Copy the following lines word for word.
--- Start ---
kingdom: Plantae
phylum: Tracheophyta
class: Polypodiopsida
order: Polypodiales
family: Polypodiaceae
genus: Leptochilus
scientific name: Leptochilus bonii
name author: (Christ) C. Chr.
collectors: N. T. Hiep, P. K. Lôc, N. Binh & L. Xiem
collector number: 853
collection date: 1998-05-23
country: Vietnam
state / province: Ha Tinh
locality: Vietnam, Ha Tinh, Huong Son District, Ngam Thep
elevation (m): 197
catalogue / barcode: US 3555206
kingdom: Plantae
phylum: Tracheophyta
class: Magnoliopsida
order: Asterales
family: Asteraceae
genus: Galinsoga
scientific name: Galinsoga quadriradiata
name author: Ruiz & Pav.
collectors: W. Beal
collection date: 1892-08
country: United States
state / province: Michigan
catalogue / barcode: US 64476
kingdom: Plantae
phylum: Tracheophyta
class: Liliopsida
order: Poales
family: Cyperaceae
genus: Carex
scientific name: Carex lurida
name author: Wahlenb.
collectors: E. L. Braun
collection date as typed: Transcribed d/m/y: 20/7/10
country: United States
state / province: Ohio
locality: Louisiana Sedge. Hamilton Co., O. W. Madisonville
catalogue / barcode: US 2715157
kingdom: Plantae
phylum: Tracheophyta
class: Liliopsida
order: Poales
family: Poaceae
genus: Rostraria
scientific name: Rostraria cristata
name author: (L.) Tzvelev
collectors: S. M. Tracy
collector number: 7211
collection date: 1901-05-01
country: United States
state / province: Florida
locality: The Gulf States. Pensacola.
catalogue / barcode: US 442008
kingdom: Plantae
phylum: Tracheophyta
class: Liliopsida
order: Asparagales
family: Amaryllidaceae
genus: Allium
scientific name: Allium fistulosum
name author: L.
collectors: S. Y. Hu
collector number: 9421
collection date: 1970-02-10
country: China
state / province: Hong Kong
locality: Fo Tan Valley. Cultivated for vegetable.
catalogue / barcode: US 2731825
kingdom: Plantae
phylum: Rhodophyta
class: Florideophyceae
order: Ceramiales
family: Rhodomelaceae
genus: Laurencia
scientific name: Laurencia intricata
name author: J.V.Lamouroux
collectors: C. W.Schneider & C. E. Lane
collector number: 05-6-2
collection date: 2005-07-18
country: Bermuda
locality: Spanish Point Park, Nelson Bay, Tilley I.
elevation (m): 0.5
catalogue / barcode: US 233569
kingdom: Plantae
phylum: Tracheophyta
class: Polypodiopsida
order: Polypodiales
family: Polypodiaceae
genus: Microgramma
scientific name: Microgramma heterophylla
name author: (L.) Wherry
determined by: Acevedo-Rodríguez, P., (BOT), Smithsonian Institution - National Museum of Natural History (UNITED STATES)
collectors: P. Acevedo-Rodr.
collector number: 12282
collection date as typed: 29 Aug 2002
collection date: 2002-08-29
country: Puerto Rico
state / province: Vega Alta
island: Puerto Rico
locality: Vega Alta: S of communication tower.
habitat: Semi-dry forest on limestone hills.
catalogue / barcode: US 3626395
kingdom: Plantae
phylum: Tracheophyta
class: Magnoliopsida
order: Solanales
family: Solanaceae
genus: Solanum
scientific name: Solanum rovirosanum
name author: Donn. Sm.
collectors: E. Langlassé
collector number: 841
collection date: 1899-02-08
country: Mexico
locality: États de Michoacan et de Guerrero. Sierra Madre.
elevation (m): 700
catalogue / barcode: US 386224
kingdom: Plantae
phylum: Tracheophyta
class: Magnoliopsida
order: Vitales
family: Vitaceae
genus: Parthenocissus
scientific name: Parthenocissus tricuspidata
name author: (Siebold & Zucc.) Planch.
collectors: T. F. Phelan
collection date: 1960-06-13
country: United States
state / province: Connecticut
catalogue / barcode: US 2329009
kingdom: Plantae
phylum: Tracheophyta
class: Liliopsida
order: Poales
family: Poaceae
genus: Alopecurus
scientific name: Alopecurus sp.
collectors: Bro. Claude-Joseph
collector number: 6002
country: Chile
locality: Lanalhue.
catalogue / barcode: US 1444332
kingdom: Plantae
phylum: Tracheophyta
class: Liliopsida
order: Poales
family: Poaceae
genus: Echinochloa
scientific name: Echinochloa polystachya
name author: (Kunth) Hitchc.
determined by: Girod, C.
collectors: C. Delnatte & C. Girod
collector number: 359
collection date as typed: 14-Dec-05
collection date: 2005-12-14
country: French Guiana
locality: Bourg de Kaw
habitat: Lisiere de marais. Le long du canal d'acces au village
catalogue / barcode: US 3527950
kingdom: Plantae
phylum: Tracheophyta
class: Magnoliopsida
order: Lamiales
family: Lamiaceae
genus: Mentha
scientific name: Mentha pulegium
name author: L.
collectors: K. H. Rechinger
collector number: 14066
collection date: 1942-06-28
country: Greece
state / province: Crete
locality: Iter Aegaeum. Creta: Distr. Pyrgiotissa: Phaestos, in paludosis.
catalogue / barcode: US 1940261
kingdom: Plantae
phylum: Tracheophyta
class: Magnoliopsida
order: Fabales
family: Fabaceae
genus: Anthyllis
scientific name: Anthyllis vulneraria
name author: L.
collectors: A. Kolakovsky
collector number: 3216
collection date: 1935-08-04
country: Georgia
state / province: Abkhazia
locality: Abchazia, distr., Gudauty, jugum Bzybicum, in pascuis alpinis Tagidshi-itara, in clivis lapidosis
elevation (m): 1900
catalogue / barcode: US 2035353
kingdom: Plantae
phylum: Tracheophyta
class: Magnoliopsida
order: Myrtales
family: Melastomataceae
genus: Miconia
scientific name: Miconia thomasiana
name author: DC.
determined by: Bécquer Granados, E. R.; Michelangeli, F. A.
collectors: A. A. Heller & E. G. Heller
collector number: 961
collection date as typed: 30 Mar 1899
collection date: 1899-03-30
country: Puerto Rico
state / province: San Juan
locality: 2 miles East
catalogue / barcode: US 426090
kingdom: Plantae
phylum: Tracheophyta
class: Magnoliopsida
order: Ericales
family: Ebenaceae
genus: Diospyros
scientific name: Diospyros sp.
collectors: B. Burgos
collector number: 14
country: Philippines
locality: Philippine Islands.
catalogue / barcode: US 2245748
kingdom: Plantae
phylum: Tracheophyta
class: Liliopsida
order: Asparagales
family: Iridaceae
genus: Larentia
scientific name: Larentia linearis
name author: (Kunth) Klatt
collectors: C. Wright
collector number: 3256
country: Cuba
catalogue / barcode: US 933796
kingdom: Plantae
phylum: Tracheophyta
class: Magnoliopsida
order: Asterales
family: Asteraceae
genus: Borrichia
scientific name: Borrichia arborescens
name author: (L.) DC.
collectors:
--- End ---
- _Task result_:
kingdom: Plantae
phylum: Tracheophyta
class: Polypodiopsida
order: Polypodiales
family: Polypodiaceae
genus: Leptochilus
scientific name: Leptochilus bonii
name author: (Christ) C. Chr.
collectors: N. T. Hiep, P. K. Lôc, N. Binh & L. Xiem
collector number: 853
collection date: 1998-05-23
country: Vietnam
state / province: Ha Tinh
locality: Vietnam, Ha Tinh, Huong Son District, Ngam Thep
elevation (m): 197
catalogue / barcode: US 3555206
kingdom: Plantae
phylum: Tracheophyta
class: Magnoliopsida
order: Asterales
family: Asteraceae
genus: Galinsoga
scientific name: Galinsoga quadriradiata
name author: Ruiz & Pav.
collectors: W. Beal
collection date: 1892-08
country: United States
state / province: Michigan
catalogue / barcode: US 64476
kingdom: Plantae
phylum: Tracheophyta
class: Liliopsida
order: Poales
family: Cyperaceae
genus: Carex
scientific name: Carex lurida
name author: Wahlenb.
collectors: E. L. Braun
collection date as typed: Transcribed d/m/y: 20/7/10
country: United States
state / province: Ohio
locality: Louisiana Sedge. Hamilton Co., O. W. Madisonville
catalogue / barcode: US 2715157
kingdom: Plantae
phylum: Tracheophyta
class: Liliopsida
order: Poales
family: Poaceae
genus: Rostraria
scientific name: Rostraria cristata
name author: (L.) Tzvelev
collectors: S. M. Tracy
collector number: 7211
collection date: 1901-05-01
country: United States
state / province: Florida
locality: The Gulf States. Pensacola.
catalogue / barcode: US 442008
kingdom: Plantae
phylum: Tracheophyta
class: Liliopsida
order: Asparagales
family: Amaryllidaceae
genus: Allium
scientific name: Allium fistulosum
name author: L.
collectors: S. Y. Hu
collector number: 9421
collection date: 1970-02-10
country: China
state / province: Hong Kong
locality: Fo Tan Valley. Cultivated for vegetable.
catalogue / barcode: US 2731825
kingdom: Plantae
phylum: Rhodophyta
class: Florideophyceae
order: Ceramiales
family: Rhodomelaceae
genus: Laurencia
scientific name: Laurencia intricata
name author: J.V.Lamouroux
collectors: C. W.Schneider & C. E. Lane
collector number: 05-6-2
collection date: 2005-07-18
country: Bermuda
locality: Spanish Point Park, Nelson Bay, Tilley I.
elevation (m): 0.5
catalogue / barcode: US 233569
kingdom: Plantae
phylum: Tracheophyta
class: Polypodiopsida
order: Polypodiales
family: Polypodiaceae
genus: Microgramma
scientific name: Microgramma heterophylla
name author: (L.) Wherry
determined by: Acevedo-Rodríguez, P., (BOT), Smithsonian Institution - National Museum of Natural History (UNITED STATES)
collectors: P. Acevedo-Rodr.
collector number: 12282
collection date as typed: 29 Aug 2002
collection date: 2002-08-29
country: Puerto Rico
state / province: Vega Alta
island: Puerto Rico
locality: Vega Alta: S of communication tower.
habitat: Semi-dry forest on limestone hills.
catalogue / barcode: US 3626395
kingdom: Plantae
phylum: Tracheophyta
class: Magnoliopsida
order: Solanales
family: Solanaceae
genus: Solanum
scientific name: Solanum rovirosanum
name author: Donn. Sm.
collectors: E. Langlassé
collector number: 841
collection date: 1899-02-08
country: Mexico
locality: États de Michoacan et de Guerrero. Sierra Madre.
elevation (m): 700
catalogue / barcode: US 386224
kingdom: Plantae
phylum: Tracheophyta
class: Magnoliopsida
order: Vitales
family: Vitaceae
genus: Parthenocissus
scientific name: Parthenocissus tricuspidata
name author: (Siebold & Zucc.) Planch.
collectors: T. F. Phelan
collection date: 1960-06-13
country: United States
state / province: Connecticut
catalogue / barcode: US 2329009
kingdom: Plantae
phylum: Tracheophyta
class: Liliopsida
order: Poales
family: Poaceae
genus: Alopecurus
scientific name: Alopecurus sp.
collectors: Bro. Claude-Joseph
collector number: 6002
country: Chile
locality: Lanalhue.
catalogue / barcode: US 1444332
kingdom: Plantae
phylum: Tracheophyta
class: Liliopsida
order: Poales
family: Poaceae
genus: Echinochloa
scientific name: Echinochloa polystachya
name author: (Kunth) Hitchc.
determined by: Girod, C.
collectors: C. Delnatte & C. Girod
collector number: 359
collection date as typed: 14-Dec-05
collection date: 2005-12-14
country: French Guiana
locality: Bourg de Kaw
habitat: Lisiere de marais. Le long du canal d'acces au village
catalogue / barcode: US 3527950
kingdom: Plantae
phylum: Tracheophyta
class: Magnoliopsida
order: Lamiales
family: Lamiaceae
genus: Mentha
scientific name: Mentha pulegium
name author: L.
collectors: K. H. Rechinger
collector number: 14066
collection date: 1942-06-28
country: Greece
state / province: Crete
locality: Iter Aegaeum. Creta: Distr. Pyrgiotissa: Phaestos, in paludosis.
catalogue / barcode: US 1940261
kingdom: Plantae
phylum: Tracheophyta
class: Magnoliopsida
order: Fabales
family: Fabaceae
genus: Anthyllis
scientific name: Anthyllis vulneraria
name author: L.
collectors: A. Kolakovsky
collector number: 3216
collection date: 1935-08-04
country: Georgia
state / province: Abkhazia
locality: Abchazia, distr., Gudauty, jugum Bzybicum, in pascuis alpinis Tagidshi-itara, in clivis lapidosis
elevation (m): 1900
catalogue / barcode: US 2035353
kingdom: Plantae
phylum: Tracheophyta
class: Magnoliopsida
order: Myrtales
family: Melastomataceae
genus: Miconia
scientific name: Miconia thomasiana
name author: DC.
determined by: Bécquer Granados, E. R.; Michelangeli, F. A.
collectors: A. A. Heller & E. G. Heller
collector number: 961
collection date as typed: 30 Mar 1899
collection date: 1899-03-30
country: Puerto Rico
state / province: San Juan
locality: 2 miles East
catalogue / barcode: US 426090
kingdom: Plantae
phylum: Tracheophyta
class: Magnoliopsida
order: Ericales
family: Ebenaceae
genus: Diospyros
scientific name: Diospyros sp.
collectors: B. Burgos
collector number: 14
country: Philippines
locality: Philippine Islands.
catalogue / barcode: US 2245748
kingdom: Plantae
phylum: Tracheophyta
class: Liliopsida
order: Asparagales
family: Iridaceae
genus: Larentia
scientific name: Larentia linearis
name author: (Kunth) Klatt
collectors: C. Wright
collector number: 3256
country: Cuba
catalogue / barcode: US 933796
kingdom: Plantae
phylum: Tracheophyta
class: Magnoliopsida
order: Asterales
family: Asteraceae
genus: Borrichia
scientific name: Borrichia arborescens
name author: (L.) DC.
collectors:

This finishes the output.